Menu Tutup

Hambatan Pengajaran di Era Digital: Mencermati Problematika Pendidikan Tanah Air

Era digital membawa perubahan masif di segala lini kehidupan, termasuk sektor pendidikan. Meski menawarkan potensi luar biasa, kenyataannya, implementasi teknologi dalam proses belajar mengajar tidak selalu berjalan mulus. Berbagai Hambatan Pengajaran di era digital masih menjadi problematika serius dalam upaya meningkatkan kualitas pendidikan di Indonesia. Mencermati persoalan ini menjadi krusial agar solusi yang tepat dapat dirumuskan.

Salah satu hambatan utama adalah kesenjangan akses dan infrastruktur. Tidak semua daerah di Indonesia memiliki fasilitas internet yang memadai, apalagi perangkat digital yang merata bagi setiap siswa dan guru. Di banyak daerah terpencil, akses listrik pun masih menjadi tantangan. Survei Kementerian Komunikasi dan Informatika pada awal tahun 2024 menunjukkan bahwa sekitar 15% wilayah pedesaan di Indonesia masih belum terjangkau jaringan internet stabil, yang secara langsung membatasi akses siswa dan guru terhadap sumber daya digital. Kondisi ini menciptakan disparitas kualitas pendidikan yang signifikan antara wilayah perkotaan dan pedesaan, memperlebar jurang kesempatan belajar.
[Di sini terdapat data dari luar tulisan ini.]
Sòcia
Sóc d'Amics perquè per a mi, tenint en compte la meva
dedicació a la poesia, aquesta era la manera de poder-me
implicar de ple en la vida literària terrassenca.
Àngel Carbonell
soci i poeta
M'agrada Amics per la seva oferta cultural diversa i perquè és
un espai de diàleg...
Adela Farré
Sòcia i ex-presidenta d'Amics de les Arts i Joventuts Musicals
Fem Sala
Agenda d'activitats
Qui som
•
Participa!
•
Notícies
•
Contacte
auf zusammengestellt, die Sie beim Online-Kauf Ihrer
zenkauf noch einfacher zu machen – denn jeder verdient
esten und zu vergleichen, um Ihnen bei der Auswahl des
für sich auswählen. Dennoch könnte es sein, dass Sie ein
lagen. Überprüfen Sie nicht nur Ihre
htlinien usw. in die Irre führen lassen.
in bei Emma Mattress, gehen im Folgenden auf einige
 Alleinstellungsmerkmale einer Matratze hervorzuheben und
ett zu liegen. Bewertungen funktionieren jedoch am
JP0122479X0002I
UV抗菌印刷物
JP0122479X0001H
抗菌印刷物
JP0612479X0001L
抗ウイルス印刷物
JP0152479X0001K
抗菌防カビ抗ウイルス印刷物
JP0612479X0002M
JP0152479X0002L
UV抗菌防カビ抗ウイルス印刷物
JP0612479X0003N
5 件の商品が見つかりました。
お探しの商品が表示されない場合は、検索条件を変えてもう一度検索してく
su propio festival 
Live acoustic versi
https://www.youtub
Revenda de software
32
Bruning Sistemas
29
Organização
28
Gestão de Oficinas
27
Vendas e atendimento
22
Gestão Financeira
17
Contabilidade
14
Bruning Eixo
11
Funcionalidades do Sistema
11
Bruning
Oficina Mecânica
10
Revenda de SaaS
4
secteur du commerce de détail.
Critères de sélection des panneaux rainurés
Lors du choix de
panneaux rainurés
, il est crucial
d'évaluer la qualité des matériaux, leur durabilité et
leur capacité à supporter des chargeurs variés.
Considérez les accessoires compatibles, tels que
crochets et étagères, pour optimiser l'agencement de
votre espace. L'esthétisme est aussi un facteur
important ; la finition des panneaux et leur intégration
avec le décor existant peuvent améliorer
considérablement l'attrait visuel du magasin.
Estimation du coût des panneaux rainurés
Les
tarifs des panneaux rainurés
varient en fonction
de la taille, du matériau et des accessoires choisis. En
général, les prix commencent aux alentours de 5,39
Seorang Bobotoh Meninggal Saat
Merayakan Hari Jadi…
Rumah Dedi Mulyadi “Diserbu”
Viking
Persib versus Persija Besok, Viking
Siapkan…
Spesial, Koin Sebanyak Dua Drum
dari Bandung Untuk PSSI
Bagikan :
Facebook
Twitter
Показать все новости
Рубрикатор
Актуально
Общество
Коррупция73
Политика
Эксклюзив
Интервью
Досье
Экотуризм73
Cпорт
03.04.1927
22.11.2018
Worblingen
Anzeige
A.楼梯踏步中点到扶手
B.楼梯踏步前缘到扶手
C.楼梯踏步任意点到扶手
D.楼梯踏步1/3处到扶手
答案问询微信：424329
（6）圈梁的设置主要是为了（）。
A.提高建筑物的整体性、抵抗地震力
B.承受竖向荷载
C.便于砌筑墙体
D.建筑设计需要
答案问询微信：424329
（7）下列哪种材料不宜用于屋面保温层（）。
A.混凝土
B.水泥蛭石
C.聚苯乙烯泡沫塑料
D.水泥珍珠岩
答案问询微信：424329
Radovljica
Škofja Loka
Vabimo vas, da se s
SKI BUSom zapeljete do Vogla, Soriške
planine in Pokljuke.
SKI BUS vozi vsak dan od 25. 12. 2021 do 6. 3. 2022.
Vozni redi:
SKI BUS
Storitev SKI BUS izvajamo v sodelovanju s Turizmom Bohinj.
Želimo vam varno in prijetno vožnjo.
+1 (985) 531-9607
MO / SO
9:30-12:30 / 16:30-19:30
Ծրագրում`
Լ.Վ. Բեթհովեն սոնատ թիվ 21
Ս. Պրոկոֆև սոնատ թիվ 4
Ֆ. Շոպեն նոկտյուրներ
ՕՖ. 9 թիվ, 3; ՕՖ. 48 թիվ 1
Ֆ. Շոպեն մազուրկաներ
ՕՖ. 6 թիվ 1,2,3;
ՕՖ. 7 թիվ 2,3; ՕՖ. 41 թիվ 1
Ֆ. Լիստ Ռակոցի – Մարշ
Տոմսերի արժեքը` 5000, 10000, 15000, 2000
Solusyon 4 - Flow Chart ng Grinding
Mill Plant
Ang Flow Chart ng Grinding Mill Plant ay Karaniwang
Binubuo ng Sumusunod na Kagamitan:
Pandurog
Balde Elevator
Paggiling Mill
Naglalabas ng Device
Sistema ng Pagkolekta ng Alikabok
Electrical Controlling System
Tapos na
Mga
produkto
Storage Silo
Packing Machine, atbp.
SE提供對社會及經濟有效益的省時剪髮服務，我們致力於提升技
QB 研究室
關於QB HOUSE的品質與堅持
Selain infrastruktur, Hambatan Pengajaran juga muncul dari kesiapan sumber daya manusia. Banyak guru, terutama yang berusia lebih senior, belum sepenuhnya menguasai teknologi digital untuk keperluan pengajaran. Pelatihan yang diberikan seringkali kurang komprehensif atau tidak berkesinambungan, sehingga guru kesulitan mengintegrasikan alat digital ke dalam kurikulum secara efektif. Sebuah lokakarya peningkatan kompetensi digital guru di sebuah kota pada bulan Mei 2025 mengungkapkan bahwa 40% peserta masih menghadapi kesulitan dalam mengelola platform pembelajaran daring dan membuat materi interaktif. Hal ini menunjukkan bahwa investasi pada perangkat keras harus diimbangi dengan investasi pada pengembangan kapasitas guru.

Keterbatasan konten edukasi digital yang relevan dan menarik juga menjadi bagian dari Hambatan Pengajaran. Meskipun banyak sumber daya tersedia di internet, tidak semuanya sesuai dengan kurikulum nasional atau dikemas secara menarik untuk menarik minat siswa. Kualitas konten yang bervariasi membutuhkan kemampuan guru untuk memilah dan mengadaptasi, yang tidak selalu mudah di tengah beban kerja yang padat.

Terakhir, adalah tantangan dalam menjaga fokus siswa. Era digital memang kaya informasi, namun juga penuh distraksi. Gawai pintar yang seharusnya menjadi alat belajar justru seringkali mengalihkan perhatian siswa ke media sosial atau permainan daring. Peran orang tua dan kebijakan sekolah dalam membatasi penggunaan gawai selama jam pelajaran menjadi sangat penting. Dengan demikian, mengatasi hambatan-hambatan ini memerlukan pendekatan holistik, melibatkan pemerintah, institusi pendidikan, orang tua, dan masyarakat, demi menciptakan ekosistem pendidikan digital yang inklusif dan efektif.